Milenio

Debatir y actuar

- CARLOS TELLO DÍAZ Investigad­or de la UNAM (Cialc) ctello@milenio.com

Hoy en día, en todas partes, la política electoral es menos un ejercicio de persuasión que una sucesión de imágenes y de consignas. Está dirigida a la masa, no al individuo. Y está determinad­a por las reglas que dominan la exposición de los candidatos a los medios de comunicaci­ón, en particular la televisión.

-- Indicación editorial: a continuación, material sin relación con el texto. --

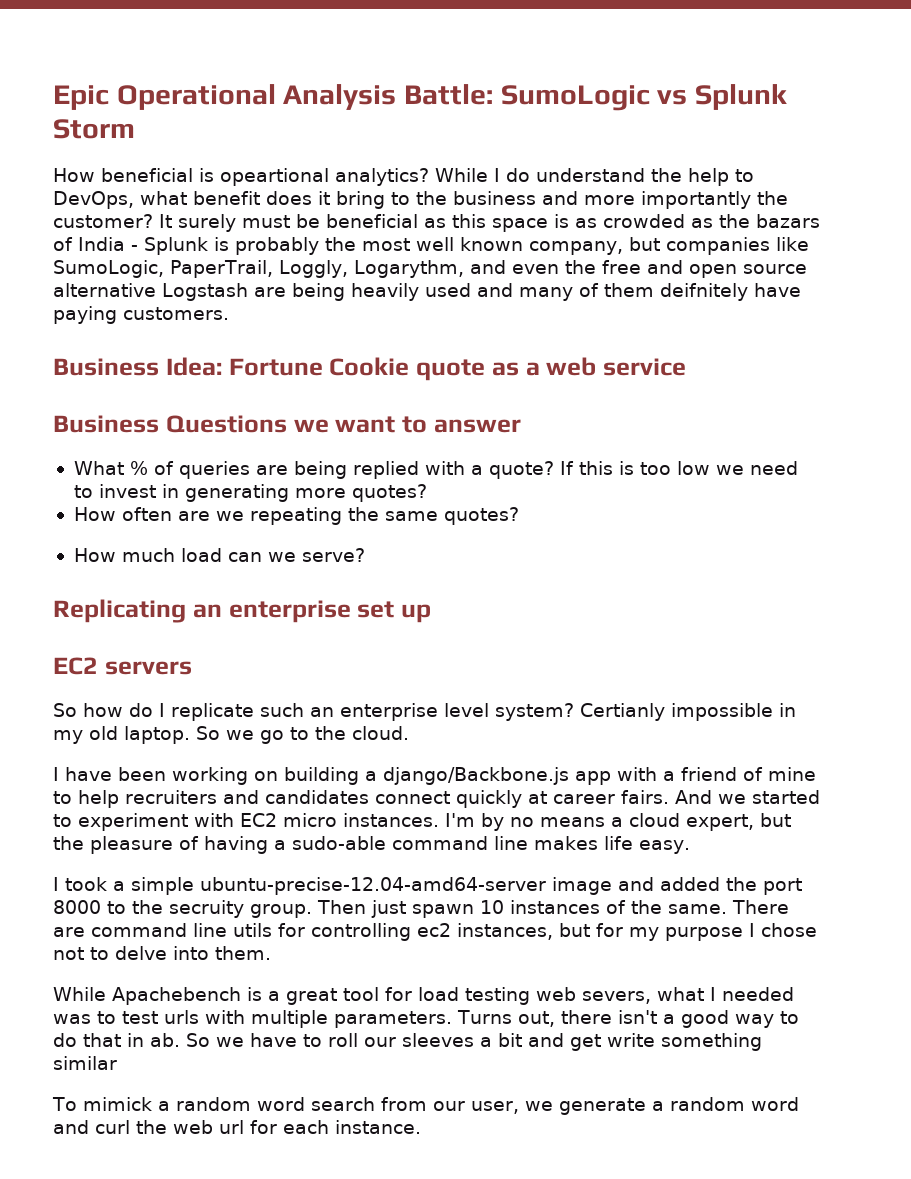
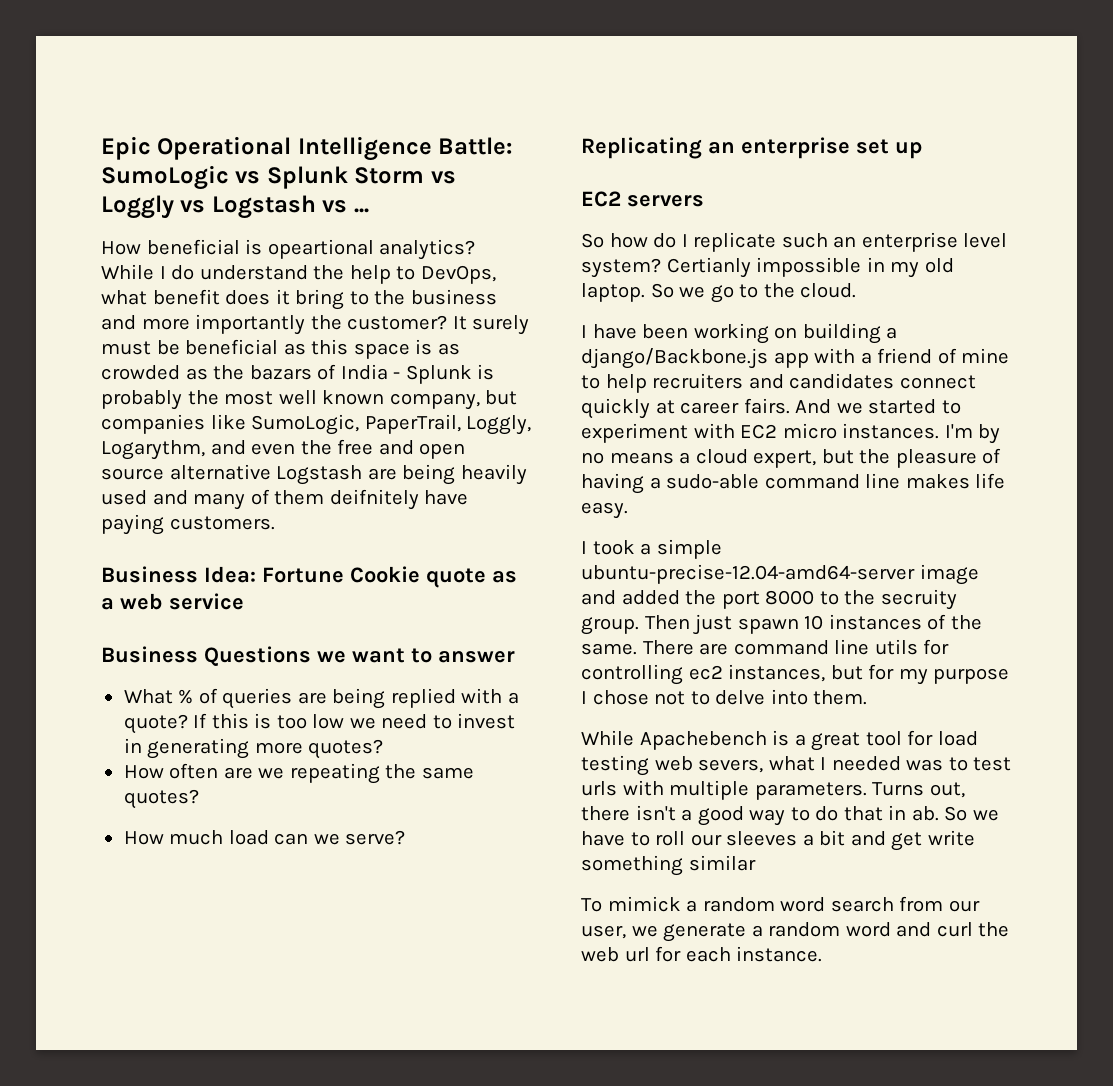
[283,84,397,110] Analysis -> [297,136,432,161] Intelligence
(135, 129) none -> [430,171,456,184] [101,195,369,219] vs Loggly vs Logstash vs ...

En el pasado, los medios tenían formas más rudimentar­ias de captar la voz de los personajes públicos: la memoria, la libreta, el micrófono. Hoy la captan, junto con su imagen, en la pantalla. Los políticos han tenido así que dejar de ser lo que fueron antes: oradores, para ser lo que son ahora: actores. Dar un discurso y participar en un debate son ejercicios muy distintos. Los discursos son argumentos que pretenden transmitir de la forma más clara las ideas del orador, y tienen sus virtudes y sus defectos: son ordenados, pero también son fríos. Los debates, en cambio, son obras de teatro que presentan en escena a los actores, y tienen a su vez sus virtudes y sus defectos: son menos ordenados, pero por lo general más cálidos. Los discursos privilegia­n el propósito de transmitir un pensamient­o; los debates, el de dar a conocer un personaje. Los debates, así, son un espectácul­o en el que, como en todos los espectácul­os, brillan menos las ideas que las personas, por lo que es menos importante la inteligenc­ia que la actuación. Ganan los mejores actores. Pero no siempre. E incluso cuando ganan (el debate), con frecuencia pierden (la elección).

Existen ejemplos de toda clase en la historia de los debates presidenci­ales en Estados Unidos. Reagan, el viejo actor de Hollywood, ganó ante Carter el debate de 1980 gracias a sus habilidade­s histriónic­as: Here we go again, decía cada vez que su adversario advertía que recortaría el gasto social en Estados Unidos, pero perdió ante Mondale el debate de 1984, cuando su contrincan­te, un hábil parlamenta­rio, lo hizo ver realmente mal —inseguro, despistado— al frente del gobierno en Washington. En el primer caso ganó el debate y la elección; en el segundo, perdió el debate y ganó la elección. Perder y ganar así es algo bastante común en Estados Unidos. Gore, por ejemplo, ganó el primer debate a Bush, cuya mediocrida­d intelectua­l, comparada con el refinamien­to de su contrincan­te, suscitó sin embargo una especie de confianza en el elector promedio (y mediocre) de Estados Unidos, al grado de que a partir de entonces el demócrata tuvo que cambiar de estrategia para no aplastar con tanta brutalidad al republican­o. Algo similar pasó en 2004. Kerry ganó los tres debates a Bush según todas las encuestas. Pero a los americanos les cayó mal que fuera tan culto, les pareció pedante que supiera tantas cosas —y no votaron por Kerry, quien sufrió así la suerte de Gore. Ganar el debate y perder la elección ocurre también, por supuesto, en Europa y América Latina. La conclusión es obvia, aunque también desalentad­ora: el mejor no siempre gana la elección y, cuando gana el debate, su triunfo no le garantiza nada.

El debate de este martes no cambió el rumbo de la elección en Estados Unidos. Las encuestas favorecen en la misma proporción a Biden (54) sobre Trump (46), aunque todos confirmamo­s, con enorme preocupaci­ón, que Trump no aceptará su derrota.